> _Document extract_
Wikipedia has an unusually wide-ranging article on elephant allusions, starting with the OED:

“Elephant in the room” is an English metaphorical idiom for an obvious truth that is either being ignored or going unaddressed. The idiomatic expression also applies to an obvious problem or risk no one wants to discuss.

It is based on the idea that an elephant in a room would be impossible to overlook; thus, people in the room who pretend the elephant is not there have chosen to avoid dealing with the looming big issue.

The Oxford English Dictionary gives the first recorded use of the phrase, as a simile, as The New York Times on June 20, 1959: “Financing schools has become a problem about equal to having an elephant in the living room. It’s so big you just can’t ignore it.”

This idiomatic expression may have been in general use much earlier than 1959. For example, the phrase appears 44 years earlier in the pages of a British journal in 1915 [Journal of education, Vol. 37, p. 288]. The sentence was presented as a trivial illustration of a question British schoolboys would be able to answer, e.g., “Is there an elephant in the class-room?”

> _Extracted records_
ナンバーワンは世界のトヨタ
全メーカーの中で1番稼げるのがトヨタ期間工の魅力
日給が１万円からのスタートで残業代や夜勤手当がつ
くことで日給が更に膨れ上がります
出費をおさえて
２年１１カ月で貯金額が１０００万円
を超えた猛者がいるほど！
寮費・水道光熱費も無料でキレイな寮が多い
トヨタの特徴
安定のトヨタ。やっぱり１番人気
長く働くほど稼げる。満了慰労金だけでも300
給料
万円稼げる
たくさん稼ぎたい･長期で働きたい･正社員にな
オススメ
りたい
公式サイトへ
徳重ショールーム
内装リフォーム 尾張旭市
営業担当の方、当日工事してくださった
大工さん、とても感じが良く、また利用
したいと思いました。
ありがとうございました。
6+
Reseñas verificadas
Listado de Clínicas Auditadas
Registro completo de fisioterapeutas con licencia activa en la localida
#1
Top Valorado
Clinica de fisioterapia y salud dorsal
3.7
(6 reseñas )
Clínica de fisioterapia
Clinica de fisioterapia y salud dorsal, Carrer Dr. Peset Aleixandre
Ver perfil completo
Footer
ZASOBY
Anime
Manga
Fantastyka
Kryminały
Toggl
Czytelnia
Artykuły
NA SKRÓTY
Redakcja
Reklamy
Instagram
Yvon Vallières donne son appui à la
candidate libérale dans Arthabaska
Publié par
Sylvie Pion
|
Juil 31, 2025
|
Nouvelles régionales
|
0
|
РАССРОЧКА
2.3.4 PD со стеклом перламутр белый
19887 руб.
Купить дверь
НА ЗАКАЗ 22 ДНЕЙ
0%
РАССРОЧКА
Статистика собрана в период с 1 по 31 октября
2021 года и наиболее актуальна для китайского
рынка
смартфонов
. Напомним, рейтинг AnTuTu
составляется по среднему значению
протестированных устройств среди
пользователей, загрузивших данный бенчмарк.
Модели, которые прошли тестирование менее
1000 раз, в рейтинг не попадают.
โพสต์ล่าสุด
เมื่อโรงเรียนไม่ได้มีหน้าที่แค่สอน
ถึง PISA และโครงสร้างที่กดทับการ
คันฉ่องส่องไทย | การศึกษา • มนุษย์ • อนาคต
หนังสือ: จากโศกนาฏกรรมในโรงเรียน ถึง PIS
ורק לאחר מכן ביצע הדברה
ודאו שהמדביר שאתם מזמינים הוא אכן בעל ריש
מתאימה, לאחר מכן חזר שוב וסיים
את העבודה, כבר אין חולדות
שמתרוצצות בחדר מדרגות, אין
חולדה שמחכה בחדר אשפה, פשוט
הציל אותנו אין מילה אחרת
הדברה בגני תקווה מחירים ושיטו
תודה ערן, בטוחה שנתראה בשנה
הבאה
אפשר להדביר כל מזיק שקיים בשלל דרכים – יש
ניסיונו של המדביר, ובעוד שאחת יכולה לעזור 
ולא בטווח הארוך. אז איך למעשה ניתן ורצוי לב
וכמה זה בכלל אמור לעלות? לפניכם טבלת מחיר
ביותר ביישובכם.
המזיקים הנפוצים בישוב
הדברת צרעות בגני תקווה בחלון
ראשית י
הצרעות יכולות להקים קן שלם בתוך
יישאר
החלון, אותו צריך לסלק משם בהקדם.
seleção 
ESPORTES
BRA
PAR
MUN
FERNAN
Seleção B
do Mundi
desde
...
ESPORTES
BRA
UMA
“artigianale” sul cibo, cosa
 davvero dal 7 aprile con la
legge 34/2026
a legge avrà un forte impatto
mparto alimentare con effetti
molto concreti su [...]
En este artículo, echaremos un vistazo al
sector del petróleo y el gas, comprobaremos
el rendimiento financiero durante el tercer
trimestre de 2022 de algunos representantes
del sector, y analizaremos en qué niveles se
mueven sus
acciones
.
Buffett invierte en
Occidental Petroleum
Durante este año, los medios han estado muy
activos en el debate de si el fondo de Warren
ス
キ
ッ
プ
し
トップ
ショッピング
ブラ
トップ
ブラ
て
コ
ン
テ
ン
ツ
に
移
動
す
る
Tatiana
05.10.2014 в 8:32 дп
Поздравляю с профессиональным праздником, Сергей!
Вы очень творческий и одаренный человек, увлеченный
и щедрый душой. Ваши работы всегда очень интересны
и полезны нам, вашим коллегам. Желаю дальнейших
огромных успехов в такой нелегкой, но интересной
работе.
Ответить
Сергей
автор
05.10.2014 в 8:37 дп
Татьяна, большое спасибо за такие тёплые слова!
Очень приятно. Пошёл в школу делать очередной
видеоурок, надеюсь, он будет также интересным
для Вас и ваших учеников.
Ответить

> _Things to do_
1. In the text on the "elephant in the room" idiom, rewrite the passage between "Wikipedia has an" and "looming big issue.", inclusive, putting "evident" wherever "obvious" appears.
2. Answer these questions from the text on the "elephant in the room" idiom:
(a) Which newspaper, on which date, does the Oxford English Dictionary give for the first recorded use of the phrase?
(b) What problem did that first recorded use compare to having an elephant in the living room?
(c) In which journal, volume and page does the phrase appear in 1915?
3. Carry on the text about the "elephant in the room" idiom from its last sentence.

> _Answers to each task_
1.
Wikipedia has an unusually wide-ranging article on elephant allusions, starting with the OED:

“Elephant in the room” is an English metaphorical idiom for an evident truth that is either being ignored or going unaddressed. The idiomatic expression also applies to an evident problem or risk no one wants to discuss.

It is based on the idea that an elephant in a room would be impossible to overlook; thus, people in the room who pretend the elephant is not there have chosen to avoid dealing with the looming big issue.

2.
(a) The New York Times, June 20, 1959.
(b) Financing schools.
(c) Journal of education, Vol. 37, p. 288.

3.
The first widely disseminated conceptual reference was a story written by Mark Twain in 1882, “The Stolen White Elephant”, which slyly dissects the inept, far-ranging activities of detectives trying to find an elephant that was right on the spot after all. This may have been the reference in the legal opinion of United States v. Leviton, 193 F. 2d 848 (2nd Circuit, 1951), makes reference in its opinion, “As I have elsewhere observed, it is like the Mark Twain story of the little boy who was told to stand in a corner and not to think of a white elephant.”

A slightly different version of the phrase was used before this, with George Berkeley [“On the nature and elements of the external world: or Universal immaterialism fully explained and newly demonstrated by Thomas Collyns Simon”, 1862],talking of whether or not there is “an invisible elephant in the room” in his debates with scientists.

In 1935, comedian Jimmy Durante starred on Broadway in the Billy Rose Broadway musical Jumbo, in which a police officer stops him while leading a live elephant and asks, “What are you doing with that elephant?” Durante’s reply, “What elephant?” was a regular show-stopper. Durante reprises the piece in the 1962 film version of the play, Billy Rose’s Jumbo.

One Response to “Elephants”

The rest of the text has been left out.